> Passage to read
Socialist Labour Party (UK, 1903)

The Socialist Labour Party was a socialist political party in the United Kingdom. It was established in 1903 as a splinter from the Social Democratic Federation (SDF) by James Connolly, Neil Maclean and SDF members impressed with the politics of the American socialist Daniel De Leon, a Marxist theoretician and leading figure of the Socialist Labor Party of America. After decades of existence as a tiny organisation, the group was finally terminated in 1980.

Contents

Organisational history

Formation

The British Socialist Labour Party began as a faction of the Social Democratic Federation (SDF) headed nationally by Henry Hyndman. A group of Scottish members of the organisation, led by an engineering worker named George Yates, strongly criticised the party leadership of the SDF for supporting the entry of conservative socialist Millerand into the bourgeois French cabinet at the 1900 Congress of the Second International.[1] The group attacked the party leadership as reformist and began to publish their critique abroad in The Weekly People, edited by Daniel DeLeon, official organ of the Socialist Labor Party of America.[2]

The tendency, initially known as the "Glasgow Socialist Society," took over publication of James Connolly's newspaper, The Socialist, in Scotland in 1902. A purge followed in the SDF at its 1903 Annual Conference, with the dissident radicals denounced as "Impossibilists" by the SDF leadership.[2]

On 7 June 1903 the Socialist Labour Party was formally established at a meeting in Edinburgh, with the already extant monthly newspaper The Socialist declared its official organ.[3] The party began with a membership of only about 80 individuals in 4 branches, all in Scotland — two in Edinburgh, one in Glasgow, and one in Falkirk.[4][5]

Although deeply influenced by the Socialist Labor Party of America, members of the fledgling British organisation sought their intellectual independence from the start.[6] Whereas the American SLP strongly opposed advancing ameliorative "immediate demands," the new British organisation did not follow, instead initially choosing to adopt a programme of immediate demands matching those of the SDF from whence it sprung.[7] Indeed, there was some discussion as to whether the new party should adopt an altogether different name so as to further delineate themselves from their American counterparts. Trade unionist Tom Bell, a delegate to the inaugural conference, later recalled:

"The question of the name of the new party required a little thought. We were anxious not to created the impression which the official SDF was trying to encourage, that we were only the tools of the American SLP. We thought of 'Republican Socialist Party,' etc., etc. It was Connolly who with characteristic directness proposed 'The Socialist Labour Party.' 'It doesn't matter what you call yourself,' he declared, 'you'll be dubbed the SLP anyway.' And the SLP we became."[8]

Radical Irish nationalist and trade union leader James Connolly attempted to play a vital role in the British SLP's formative days, energetically traveling back and forth across Scotland, addressing dozens of meetings on behalf of the organisation. His efforts were largely ineffectual, however, as no major influx of Scottish workers into the SLP's ranks was forthcoming.[9] The party's development was further hampered by Connolly's departure to the United States in September 1903, exacerbated by the resignation of the editor of The Socialist, George Yates, that same month.[10] Still, the tiny group managed to persevere, with a young engineer named Neil Maclean serving as National Secretary.

> Task brief
Carry the account of the Socialist Labour Party forward from its last sentence, keeping the same encyclopedic style.

> Material shown
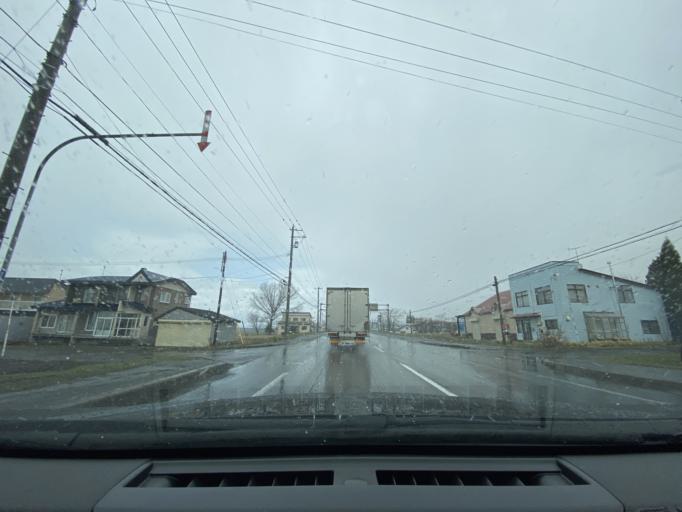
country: JP
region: Hokkaido
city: Takikawa
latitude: 43.6319
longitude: 141.9442
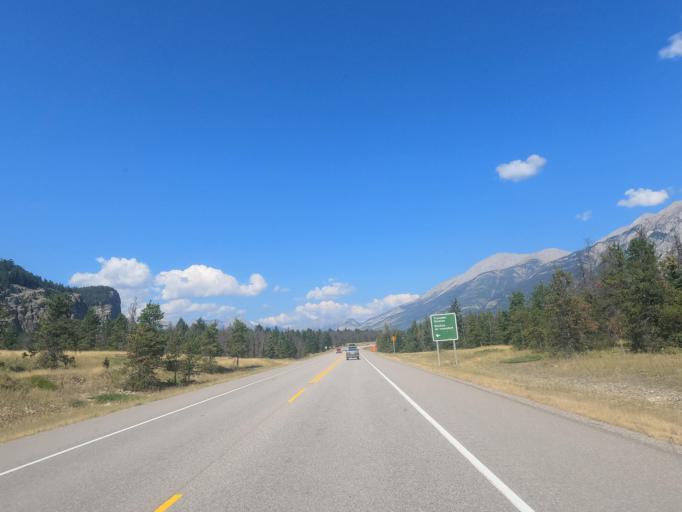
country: CA
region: Alberta
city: Jasper Park Lodge
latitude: 52.9359
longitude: -118.0386
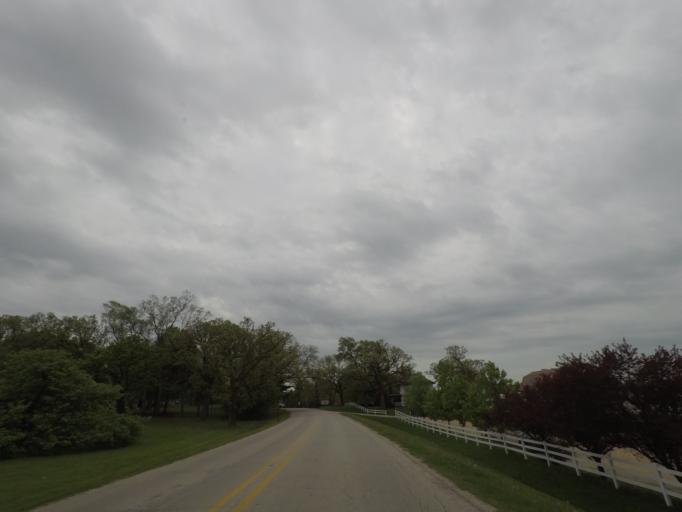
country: US
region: Illinois
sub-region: Winnebago County
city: Roscoe
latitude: 42.4393
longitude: -88.9863
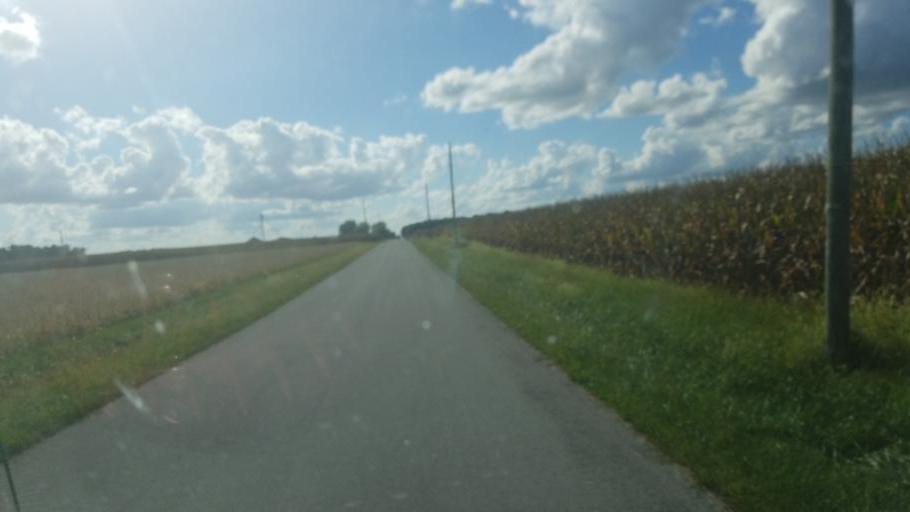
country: US
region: Ohio
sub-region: Hardin County
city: Kenton
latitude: 40.7182
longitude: -83.7089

> Answer
As was the case with the American party of the same name, from which it drew inspiration, the Socialist Labour Party considered itself a highly principled and uncompromising organisation. The group refused to work in tandem with "reformists" such as those populating the SDF or the Independent Labour Party. The SLP instead focused on producing and distributing its own propaganda, leaflets, pamphlets, and papers calling for establishment of a bloc of industrial unions as a necessary first step to socialist revolution. The group insisted that its members should avoid taking part in unemployment demonstrations as these were "sentimental" and built false hopes in the viability of the existing system. Echoing the perspective of the American SLP, the majority of the Scottish SLP argued for the use of political action for propaganda and publicity purposes.

The SLP was a highly disciplined and centralised organization. Following the lead of its American counterpart, it mandated that its central press should be directly owned by the party. The party sought to enforce the ideological purity of its printed propaganda through a strict requirement that no branch be able to distribute any literature not previously approved by the SLP's Executive Committee.[11] The party saw the path to socialist revolution blocked by a conservative bureaucracy at the top of the established trade union movement, committed to a "pure and simple" policy of increasing wages and improving conditions in the shop rather than fighting for socialist organization of industry as a whole. Instead, the party sought to establish a network of explicitly socialist unions which would do battle with the so-called "labour fakirs" of the existing union movement.[11] The organization never had sufficient numbers to carry its professed desires into action, however.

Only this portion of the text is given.